The Trustee has two powers, known as “claw back” powers, that allow the Trustee to bring property into the bankruptcy estate that otherwise would not be part of the estate. These are preferences and fraudulent transfers. 

  • Preferences. A preference is a repayment of a debt by a debtor shortly before he or she files bankruptcy. One of the purposes of bankruptcy is to pay creditors fairly, and to not prefer one creditor over another. There are two preference rules: (1) any amounts paid to an arms-linked creditor in 90 days before filing can be clawed back by the Trustee, both voluntary and involuntary payments; and (2) if the creditor “is an” insider” (relative or close friend) the clawback period is one year.  Also, a lien granted right before filing bankruptcy might be an avoidable preference if the lien is not perfected within 30 days of the debtor receiving the loan. Creditors have some defenses to the trustees clawback powers, for example, payments made in the regular course of business to a creditor are not considered as a preference. 
  • Fraudulent transfers.  A transfer of property made by the debtor within two years before the debtor filed bankruptcy may be avoided by the trustee if  (1) the debtor made the transfer with the intent to defraud a creditor or trustee (called an “intentional fraudulent transfer”); or (2) the transfer was made while the debtor was insolvent and the debtor did not receive “fair market value” for the transfer.  To prove an intentional fraudulent transfer a trustee will look for “badges of fraud,” that make the transfer appears suspicious, for example, the debtor sold a non-exempt boat worth $8000 for just $2000. 

Chapter 7 Discharge.  The final step in a Chapter 7 bankruptcy is usually the granting of the debtor's discharge. There is a 60 day objection period following the 341 meeting, during which creditors may object to discharge. Objections include fraud, embezzlement, etc. To become eligible to receive a Chapter 7 discharge a debtor must, with very limited exceptions, complete a personal financial instructional course offered by an approved provider which can be taken in person, on the phone or online.
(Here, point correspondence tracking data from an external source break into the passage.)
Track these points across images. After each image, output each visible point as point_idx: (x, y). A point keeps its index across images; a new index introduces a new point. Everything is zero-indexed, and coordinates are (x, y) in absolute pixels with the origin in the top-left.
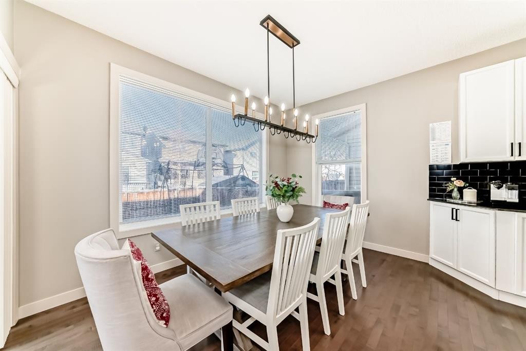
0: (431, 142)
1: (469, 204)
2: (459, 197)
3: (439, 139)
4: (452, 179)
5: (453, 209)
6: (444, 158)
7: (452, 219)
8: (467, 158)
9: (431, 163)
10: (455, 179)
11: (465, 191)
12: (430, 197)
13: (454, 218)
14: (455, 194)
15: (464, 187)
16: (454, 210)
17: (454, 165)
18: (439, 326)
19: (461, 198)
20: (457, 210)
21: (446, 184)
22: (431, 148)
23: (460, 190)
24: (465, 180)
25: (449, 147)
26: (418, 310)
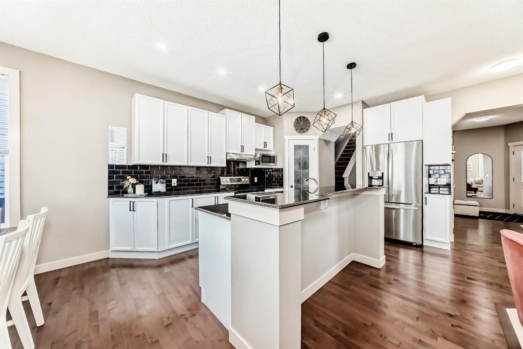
0: (110, 143)
1: (141, 196)
2: (133, 192)
3: (117, 142)
4: (128, 177)
5: (130, 202)
6: (122, 160)
7: (130, 210)
8: (140, 161)
9: (111, 163)
10: (130, 177)
11: (137, 186)
12: (109, 195)
13: (132, 209)
14: (130, 190)
15: (137, 184)
16: (132, 203)
17: (128, 166)
18: (134, 300)
19: (134, 192)
20: (133, 202)
21: (123, 181)
22: (110, 149)
23: (134, 186)
24: (136, 178)
25: (125, 150)
26: (115, 302)
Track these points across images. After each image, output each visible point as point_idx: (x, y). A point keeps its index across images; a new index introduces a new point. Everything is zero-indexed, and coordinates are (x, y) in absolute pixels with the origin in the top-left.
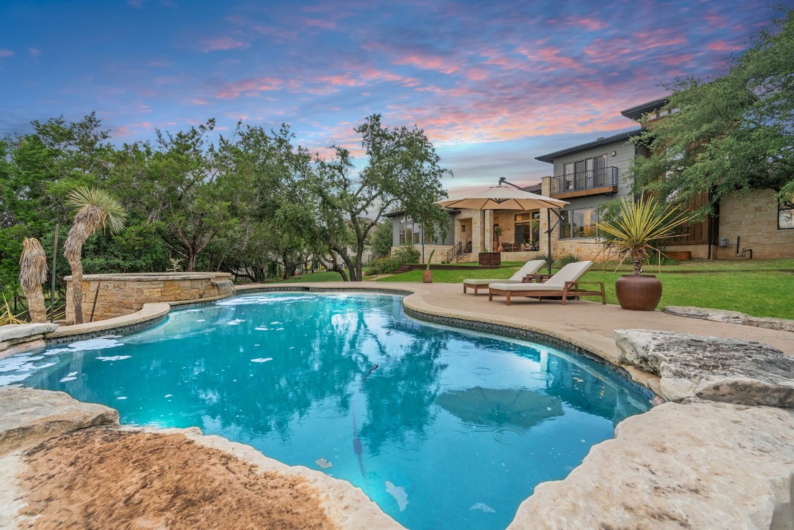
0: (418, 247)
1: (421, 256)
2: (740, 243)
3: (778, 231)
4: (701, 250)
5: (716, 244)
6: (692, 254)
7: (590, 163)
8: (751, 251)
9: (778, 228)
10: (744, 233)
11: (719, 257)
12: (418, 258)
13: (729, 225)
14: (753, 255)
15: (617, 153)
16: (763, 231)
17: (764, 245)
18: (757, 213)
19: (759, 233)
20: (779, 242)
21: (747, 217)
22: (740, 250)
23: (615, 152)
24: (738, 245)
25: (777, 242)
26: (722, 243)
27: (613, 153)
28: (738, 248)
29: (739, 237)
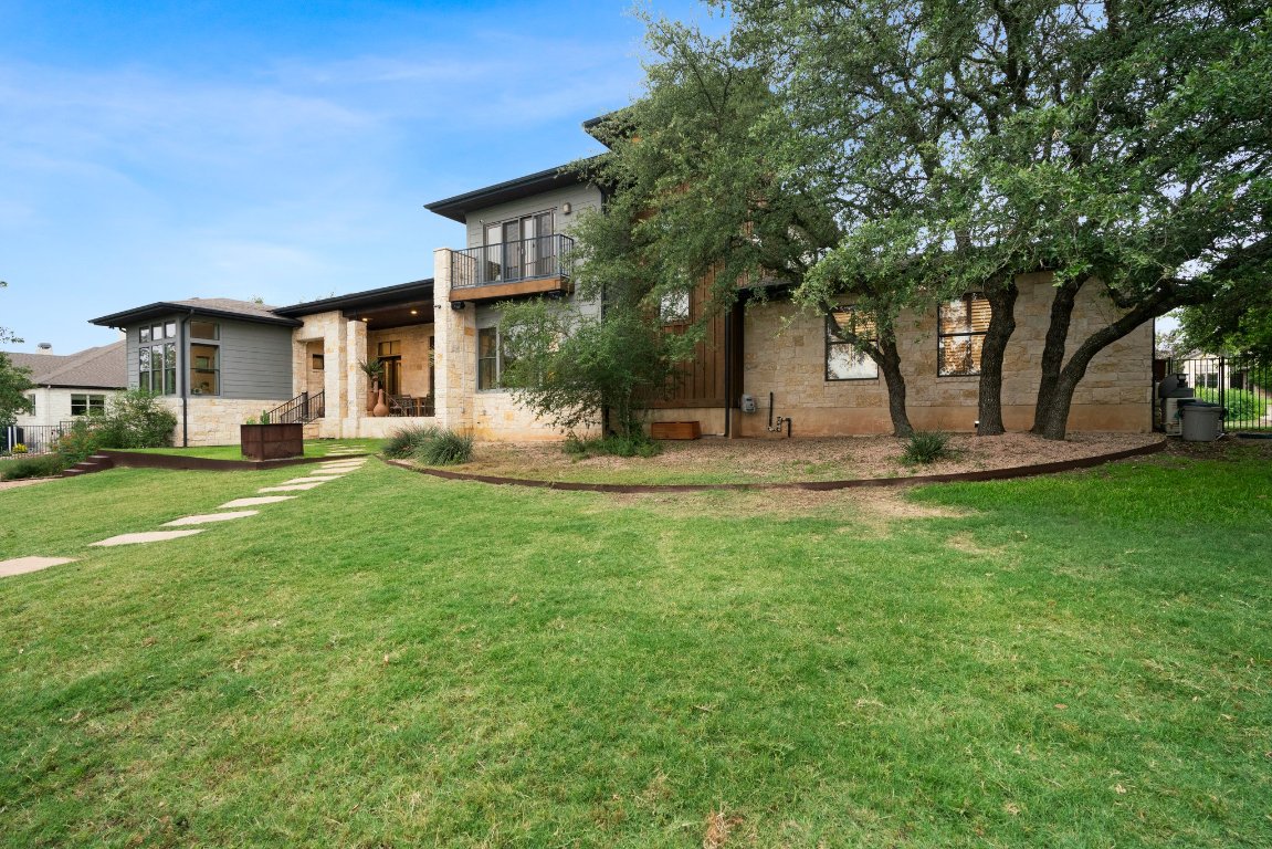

The discharge is effective as to all debts except: certain taxes, some debts not listed by the debtor in the schedules, debts for domestic support obligations, most fines and penalties owed to government units, most student loans, debts which were or could have been listed in a prior bankruptcy in which discharge was denied or waived, federal criminal restitution debts, debts incurred to pay non-dischargeable taxes, marital property settlement debts, certain condominium, homeowners association and cooperative fees, certain court fees and costs owed by prisoners, and debts for repayment of loans from pension plans.  The Trustee can file a proceeding to deny a debtor's discharge, for example, if the debtor does not disclose all required financial information, or refuses to turn over non-exempt property like a tax refund. 

Chapter 13' Reorganization Plan.  A chapter 13 is essentially a payment plan in which the individual will make payments over 3 to 5 years to the trustee, and the trustee will use that money to pay the creditors. The amount of the debtor's monthly payments is determined based on his or her take-home pay less reasonable expenses.   If a debtor is behind with mortgage or car payments, chapter 13 allows you to come current with your payments, and allows for the debtor to modify some secured debts (but not a mortgage on the primary residence).  In chapter 13 a debtor can retain some non-exempt property that you would lose in Chapter 7.  Certain debts have to be paid in full, for example, payments due to the IRS, and mortgage arrearages if you want  to save your home or vehicle.